Thursday, January 15, 2009

An Unexpected Pairing

I haven’t had a lot of time for blogging this week in NYC, although I’ve naturally been tasting and drinking a fair amount of wine. One of the most memorable wines of the week was at brooklynguy’s house a few days ago, at the end of a lovely dinner involving Françoise Bedel with lentil soup, Mugneret-Gibourg Echézeaux with lamb and Roses de Jeanne just for the sheer pleasure of it. To wind down, brooklynguy served fresh ricotta from Esposito’s in Carroll Gardens, drizzled with Italian chestnut honey. It’s a delicious and refreshing combination that could probably pair with a number of different wines—I didn’t have anything particular in mind, but I was pleasantly surprised when he chose to accompany it with the 2007 Pierre Gonon Saint-Joseph Les Oliviers.
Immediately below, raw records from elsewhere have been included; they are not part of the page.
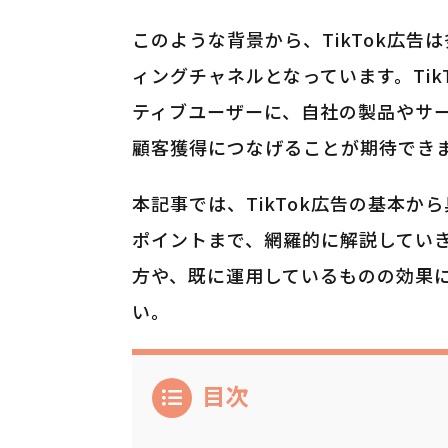
このような背景から、TikTok広
ィングチャネルとなっています。Ti
ティブユーザーに、自社の製品やサ
顧客獲得につなげることが期待でき
本記事では、TikTok広告の基本
ポイントまで、網羅的に解説していき
方や、既に運用しているものの効果
い。
目次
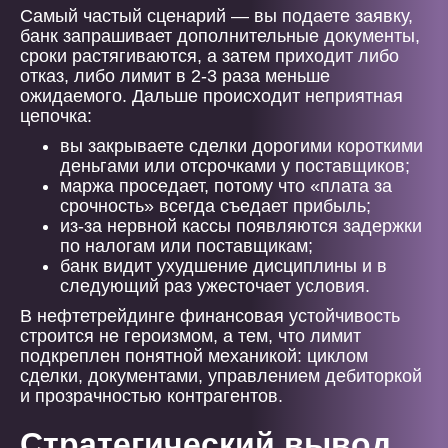
Самый частый сценарий — вы подаете заявку,
банк запрашивает дополнительные документы,
сроки растягиваются, а затем приходит либо
отказ, либо лимит в 2-3 раза меньше
ожидаемого. Дальше происходит неприятная
цепочка:
вы закрываете сделки дорогими короткими
деньгами или отсрочками у поставщиков;
маржа проседает, потому что «плата за
срочность» всегда съедает прибыль;
из-за нервной кассы появляются задержки
по налогам или поставщикам;
банк видит ухудшение дисциплины и в
следующий раз ужесточает условия.
В нефтетрейдинге финансовая устойчивость
строится не героизмом, а тем, что лимит
подкреплен понятной механикой: циклом
сделки, документами, управлением дебиторкой
и прозрачностью контрагентов.
Стратегический вывод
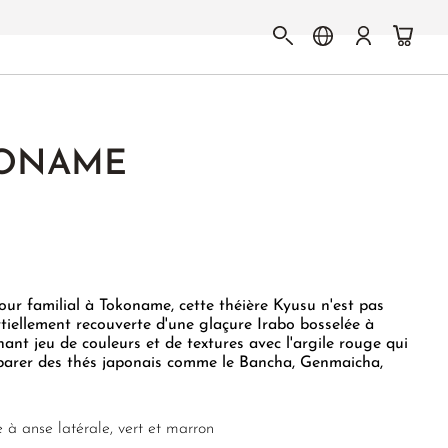
KONAME
our familial à Tokoname, cette théière Kyusu n'est pas
artiellement recouverte d'une glaçure Irabo bosselée à
nnant jeu de couleurs et de textures avec l'argile rouge qui
éparer des thés japonais comme le Bancha, Genmaicha,
 à anse latérale, vert et marron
Made of marsanne blended with roughly 20 percent of roussanne, Les Oliviers comes from a highly renowned, south-facing hillside of the same name. Gonon produces both white and red St-Joseph of a rare purity, character and expression, and it’s difficult to see how anyone interested in traditional winemaking could fail to be moved by this wine. Its delicate flavors of pear skins, beeswax, honeycomb, white flowers and fresh quince demonstrate a finely poised balance, unfolding slowly and quietly on the palate rather than revealing themselves all at once. Delicate might not be the first word that comes to mind when you think of today’s Northern Rhône whites, but this wine does indeed project a sense of delicacy, with its discreet flavors and elegantly controlled depth of fruit. It has a lovely texture, feeling like the lightest crushed velvet, and at 13.8 percent of alcohol, it feels fresh, lively and sleekly harmonious. The most impressive thing about this wine is its sense of restraint—in an era when so many Rhône wines subscribe to the philosophy that bigger is better, this wine is a model of finesse and subtlety. There’s something in its waxy, floral aroma that echoed and complemented both the ricotta and the chestnut honey, and the wine’s judiciously balanced weight allowed it to play harmoniously off of the cheese without dominating it.

Brooklynguy promises me that next time the ricotta will be Brooklyn’s Salvatore, which he was unable to procure that day, and I’m sure he will have another delightful pairing to surprise me with. But it would certainly be fine with me if we just drank another bottle of Les Oliviers....

1 comment:

Scott Reiner said...

Agree on the Gonon wines. Both the whites and reds are fabulous.